Take a walk through a forest and it seems the trees stand still like silent sentinels .
A tree is the ultimate individualist, right? Each one appears totally independent of the others.
That is, until you realize that trees talk to each other.
Yep. They talk to each other. Underground!
Suzanne Simard of the University of British Columbia in Vancouver did experiments that proved that trees pass information between themselves in a silent underground network. And not just between members of the same species. She found that Douglas fir and paper birch trees can transfer information across species’ lines.
It’s all a bit technical and sciencey, as she explains here, but, bottom line, she found the underground life of trees is alive with the transfer of information.
Basically their root systems can transfer stuff like carbon, nitrogen and phosphorus via something called mycelia.

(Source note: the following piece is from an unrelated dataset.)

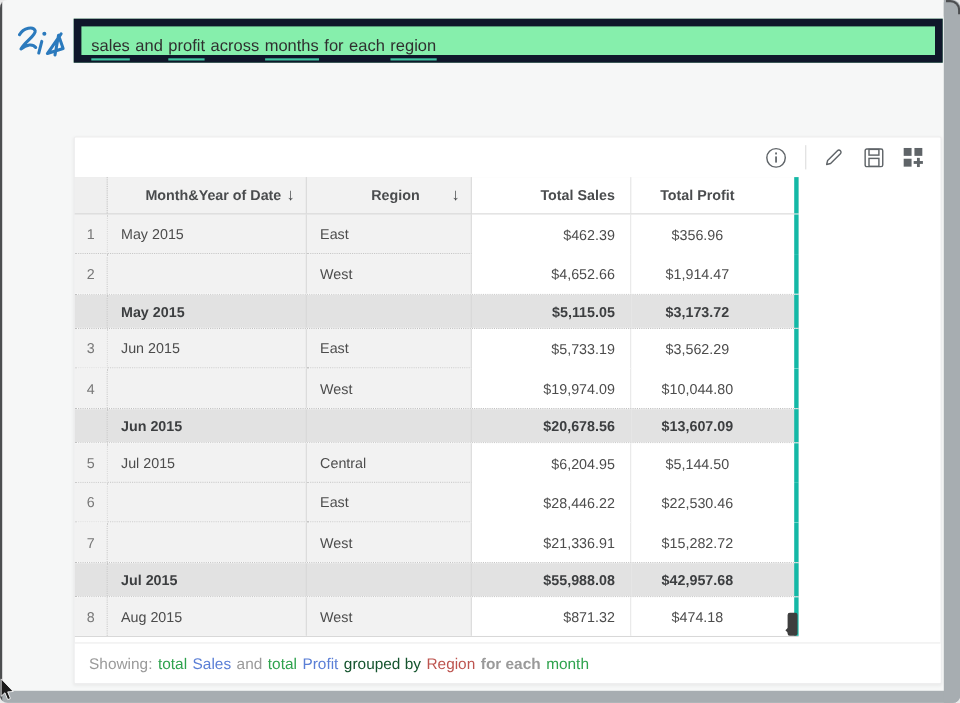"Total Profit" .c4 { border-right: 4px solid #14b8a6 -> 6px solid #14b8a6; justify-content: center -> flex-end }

What’s mycelia, you ask? Well, it’s all a bit technical and sciencey, but essentially it’s fungus. Fungal bodies are made up of a mass of thin threads, known as a mycelium. These threads act as a kind of underground internet, linking the roots of different plants, and passing nutrients and elements between them.

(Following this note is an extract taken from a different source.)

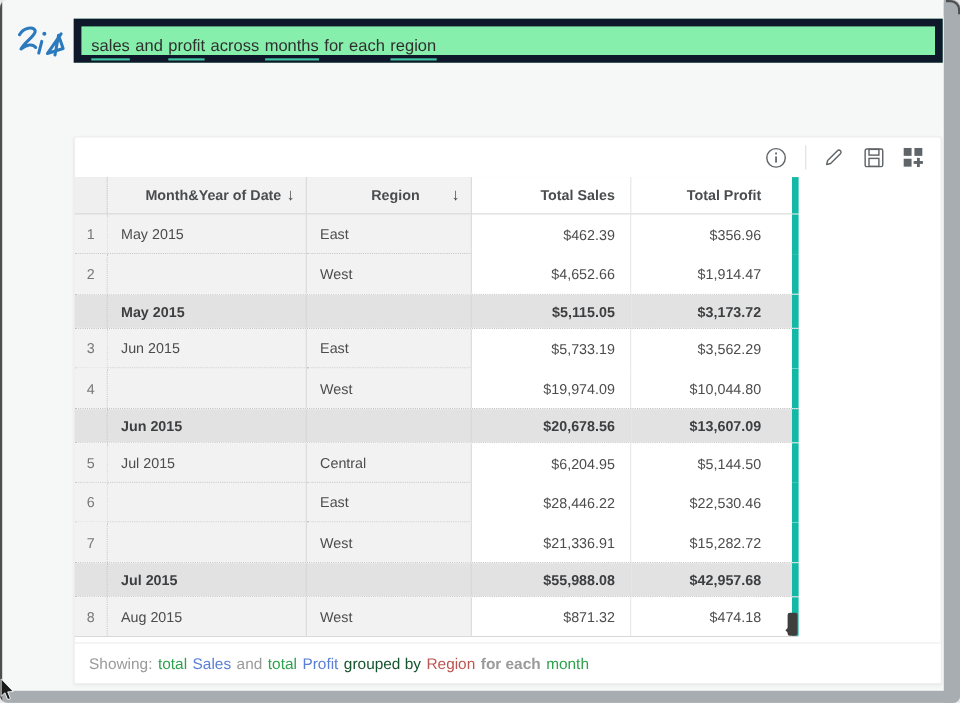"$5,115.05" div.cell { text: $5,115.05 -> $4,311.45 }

If you cover one tree in a forest with a huge plastic bag, like Suzanne Simard did, and pump it full of radioactive gas, like Suzanne Simard did, you will find that radioactivity occurs in the other trees in the forest. It was passed underground, via their roots systems and the mycelia.
So that tree in your garden is probably talking to the bush under your bedroom window right now.
Why is this cool? Because neighborhoods, towns and villages are like this too.
Take a walk through a new neighborhood and it looks like everyone keeps to themselves. They drive into their garages and keep their front doors closed. They shop silently in local stores. They jog by each other without any acknowledgement. At first glance they can look like forests of silent trees. They occupy similar space, but they have little or no connection.
But what if we thought of neighborhoods like forests? What if we assumed that there’s so much more going on under the surface than meets the eye? Maybe the neighborhood you think is silent is in fact communicating underground through the various webs and networks of conversation and social and commercial interaction that are invisible to the casual observer.
If scientists can learn to listen to trees, missional church leaders can surely learn to listen to their neighborhood.
The problem is too many church leaders are only casual observers when it comes to their neighborhoods. In my forthcoming book with Christiana Rice, To Alter Your World, we explore ways you can listen to your neighbors. It involves digging deep into the soil, and listening long and hard to what’s going on underneath the surface in your neighborhood.
It involves learning to read the kinds of social interactions people have, the ways they connect, the causes they’re concerned about, the forums they’ve developed. It involves reading how space is used. And how the built environment shapes communication. It involves learning the history of a place and understanding cultural and generational precedents.
Its actually a bit technical and sciencey, but I think it’s essential work for any missional leader. In future blog posts I’m going to unpack how to listen to your neighborhood like scientists listen to trees. So grab your lab coat. There’s work to be done.